The ARHR is leading the Bridging Gaps, Innovate for Malaria (B4M) project — a project using community-led scorecard assessments and stakeholder engagements to reduce the impact of Ghana’s malaria burden on individuals and families in rural Ghana. The project aims to build the capacities of communities and health systems to demand and supply quality malaria education and treatment. The project uses a Scorecard assessment tool that strengthens
social accountability systems at community level, empowering individuals to voice the challenges they face at local health facilities while encouraging service providers to engage community members on potential solutions.

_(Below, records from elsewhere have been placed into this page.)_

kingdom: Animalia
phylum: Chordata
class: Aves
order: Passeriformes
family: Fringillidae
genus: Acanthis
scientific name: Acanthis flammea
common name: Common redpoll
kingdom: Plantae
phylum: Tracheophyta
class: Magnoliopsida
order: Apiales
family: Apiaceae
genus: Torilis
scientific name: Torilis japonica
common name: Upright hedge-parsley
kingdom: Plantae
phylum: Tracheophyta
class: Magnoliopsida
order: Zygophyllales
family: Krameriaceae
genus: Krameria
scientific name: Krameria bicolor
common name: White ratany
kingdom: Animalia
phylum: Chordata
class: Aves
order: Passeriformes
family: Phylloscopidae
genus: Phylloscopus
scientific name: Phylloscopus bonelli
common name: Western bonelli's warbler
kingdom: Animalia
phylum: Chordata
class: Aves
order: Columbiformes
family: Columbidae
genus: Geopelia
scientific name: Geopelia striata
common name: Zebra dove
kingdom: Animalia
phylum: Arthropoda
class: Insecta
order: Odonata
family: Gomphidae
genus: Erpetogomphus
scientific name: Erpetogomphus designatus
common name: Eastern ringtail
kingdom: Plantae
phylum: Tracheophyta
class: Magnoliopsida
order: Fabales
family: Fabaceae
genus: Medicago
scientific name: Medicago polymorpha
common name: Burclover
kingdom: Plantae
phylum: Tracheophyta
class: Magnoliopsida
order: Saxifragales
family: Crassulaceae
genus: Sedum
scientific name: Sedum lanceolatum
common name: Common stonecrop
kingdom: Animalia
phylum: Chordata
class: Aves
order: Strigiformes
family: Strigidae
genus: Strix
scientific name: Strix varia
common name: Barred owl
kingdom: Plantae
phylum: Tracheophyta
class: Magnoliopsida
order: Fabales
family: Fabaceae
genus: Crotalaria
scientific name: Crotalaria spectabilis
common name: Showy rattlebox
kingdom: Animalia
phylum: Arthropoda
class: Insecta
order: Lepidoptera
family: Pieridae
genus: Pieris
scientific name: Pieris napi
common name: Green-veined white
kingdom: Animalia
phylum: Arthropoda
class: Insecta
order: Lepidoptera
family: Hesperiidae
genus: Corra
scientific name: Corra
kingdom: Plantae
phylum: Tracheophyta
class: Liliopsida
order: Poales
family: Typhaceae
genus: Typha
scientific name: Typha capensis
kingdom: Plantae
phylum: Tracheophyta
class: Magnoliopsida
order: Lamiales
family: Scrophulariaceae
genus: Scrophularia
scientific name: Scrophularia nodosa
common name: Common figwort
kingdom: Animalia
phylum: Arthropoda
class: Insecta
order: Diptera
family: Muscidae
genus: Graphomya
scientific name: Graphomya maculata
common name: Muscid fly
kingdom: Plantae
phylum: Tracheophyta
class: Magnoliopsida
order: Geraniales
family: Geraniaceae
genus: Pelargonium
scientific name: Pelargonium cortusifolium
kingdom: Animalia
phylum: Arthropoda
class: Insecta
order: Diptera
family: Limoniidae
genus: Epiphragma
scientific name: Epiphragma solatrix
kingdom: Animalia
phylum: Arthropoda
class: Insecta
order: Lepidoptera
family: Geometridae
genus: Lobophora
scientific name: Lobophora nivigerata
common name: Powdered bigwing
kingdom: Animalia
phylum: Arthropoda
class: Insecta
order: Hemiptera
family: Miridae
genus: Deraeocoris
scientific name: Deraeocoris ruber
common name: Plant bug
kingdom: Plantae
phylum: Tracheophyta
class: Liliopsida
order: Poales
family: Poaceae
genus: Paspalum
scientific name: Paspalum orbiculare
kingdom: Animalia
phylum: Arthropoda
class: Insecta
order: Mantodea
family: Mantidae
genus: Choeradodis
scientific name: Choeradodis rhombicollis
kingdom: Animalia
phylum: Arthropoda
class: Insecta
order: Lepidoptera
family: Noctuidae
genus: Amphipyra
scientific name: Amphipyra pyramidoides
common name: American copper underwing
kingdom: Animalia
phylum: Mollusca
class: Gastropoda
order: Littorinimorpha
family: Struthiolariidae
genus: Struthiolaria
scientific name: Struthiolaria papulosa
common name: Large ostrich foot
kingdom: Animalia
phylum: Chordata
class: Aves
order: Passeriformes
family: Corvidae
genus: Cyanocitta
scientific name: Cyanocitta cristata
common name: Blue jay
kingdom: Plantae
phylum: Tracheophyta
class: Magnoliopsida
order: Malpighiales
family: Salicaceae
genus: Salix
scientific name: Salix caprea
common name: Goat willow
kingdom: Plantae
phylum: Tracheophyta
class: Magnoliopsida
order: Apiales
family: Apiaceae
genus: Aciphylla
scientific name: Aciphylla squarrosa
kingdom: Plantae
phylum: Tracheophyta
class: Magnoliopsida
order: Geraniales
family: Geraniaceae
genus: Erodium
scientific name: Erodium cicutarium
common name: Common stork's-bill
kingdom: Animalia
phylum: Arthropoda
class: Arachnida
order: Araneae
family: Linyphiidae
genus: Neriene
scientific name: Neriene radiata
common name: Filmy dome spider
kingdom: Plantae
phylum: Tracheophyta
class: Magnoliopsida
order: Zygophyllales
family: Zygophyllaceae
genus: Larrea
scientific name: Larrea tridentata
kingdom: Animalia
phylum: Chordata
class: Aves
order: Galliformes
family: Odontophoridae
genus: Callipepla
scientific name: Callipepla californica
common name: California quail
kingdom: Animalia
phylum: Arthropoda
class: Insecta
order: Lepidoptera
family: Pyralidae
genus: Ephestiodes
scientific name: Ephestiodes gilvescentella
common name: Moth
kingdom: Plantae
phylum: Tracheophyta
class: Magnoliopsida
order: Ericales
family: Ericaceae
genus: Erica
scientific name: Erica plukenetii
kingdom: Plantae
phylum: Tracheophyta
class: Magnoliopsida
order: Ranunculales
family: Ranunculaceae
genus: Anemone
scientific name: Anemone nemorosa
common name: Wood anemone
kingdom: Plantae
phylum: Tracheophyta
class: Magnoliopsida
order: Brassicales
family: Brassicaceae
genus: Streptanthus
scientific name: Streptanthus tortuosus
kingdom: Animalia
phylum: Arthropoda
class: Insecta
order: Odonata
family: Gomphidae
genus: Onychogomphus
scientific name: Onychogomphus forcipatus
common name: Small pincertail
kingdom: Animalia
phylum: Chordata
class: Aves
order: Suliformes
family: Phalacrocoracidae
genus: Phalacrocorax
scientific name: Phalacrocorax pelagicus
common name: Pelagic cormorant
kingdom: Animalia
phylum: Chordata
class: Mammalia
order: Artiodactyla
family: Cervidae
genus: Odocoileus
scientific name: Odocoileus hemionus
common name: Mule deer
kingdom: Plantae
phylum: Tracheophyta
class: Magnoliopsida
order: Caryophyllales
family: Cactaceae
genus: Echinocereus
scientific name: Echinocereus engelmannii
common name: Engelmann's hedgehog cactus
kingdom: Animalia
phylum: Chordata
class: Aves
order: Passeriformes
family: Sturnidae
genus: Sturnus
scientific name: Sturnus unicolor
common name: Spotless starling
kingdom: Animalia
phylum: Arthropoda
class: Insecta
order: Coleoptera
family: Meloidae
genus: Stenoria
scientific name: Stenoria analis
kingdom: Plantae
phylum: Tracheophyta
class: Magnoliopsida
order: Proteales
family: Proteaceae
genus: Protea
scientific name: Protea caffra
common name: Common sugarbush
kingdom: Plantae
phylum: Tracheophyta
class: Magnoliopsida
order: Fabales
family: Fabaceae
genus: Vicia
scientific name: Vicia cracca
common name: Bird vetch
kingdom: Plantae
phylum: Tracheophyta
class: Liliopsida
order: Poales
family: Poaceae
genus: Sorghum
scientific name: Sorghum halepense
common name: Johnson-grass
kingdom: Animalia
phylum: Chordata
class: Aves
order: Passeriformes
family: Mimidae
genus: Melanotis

“Now we are giving healthcare that is responsive to the actual needs of the people, which we were not doing earlier,”
– Dr Wilhelmina Tiwa Duah, District Director of Health Services, Mporhor District
For Dr Wilhelmina Tiwa Duah, District Director Health Services for Mporhor District in the Western Region of Ghana, the scorecard assessment has improved community engagement and overall patient-provider relationship. She stated that the assessments were an eye opener for her and has allowed her to hear directly from her constituents – an uncommon feat for her previously. They have since used the results to direct resources to meet the needs of
community members. Since the assessment, they have been dedicated to providing essential health equipment, malaria test kits and essential malaria treatments in health facilites that were not well-resourced. Additionally, as a result of the reformed accountability system, she stated that there is less time lapse between stock out to restock of malaria drugs.
The assessments continue to be used to improve the uptake of anti-malaria medication for pregnant women and inspire innovation in the referral systems and drug supply chains in the district. Dr Duah has renewed commitment to regular customer service training for health providers in the district and continues to champion the used of data for targeted action. In low resource environments the scorecard tool must be exploited to achieve quality care.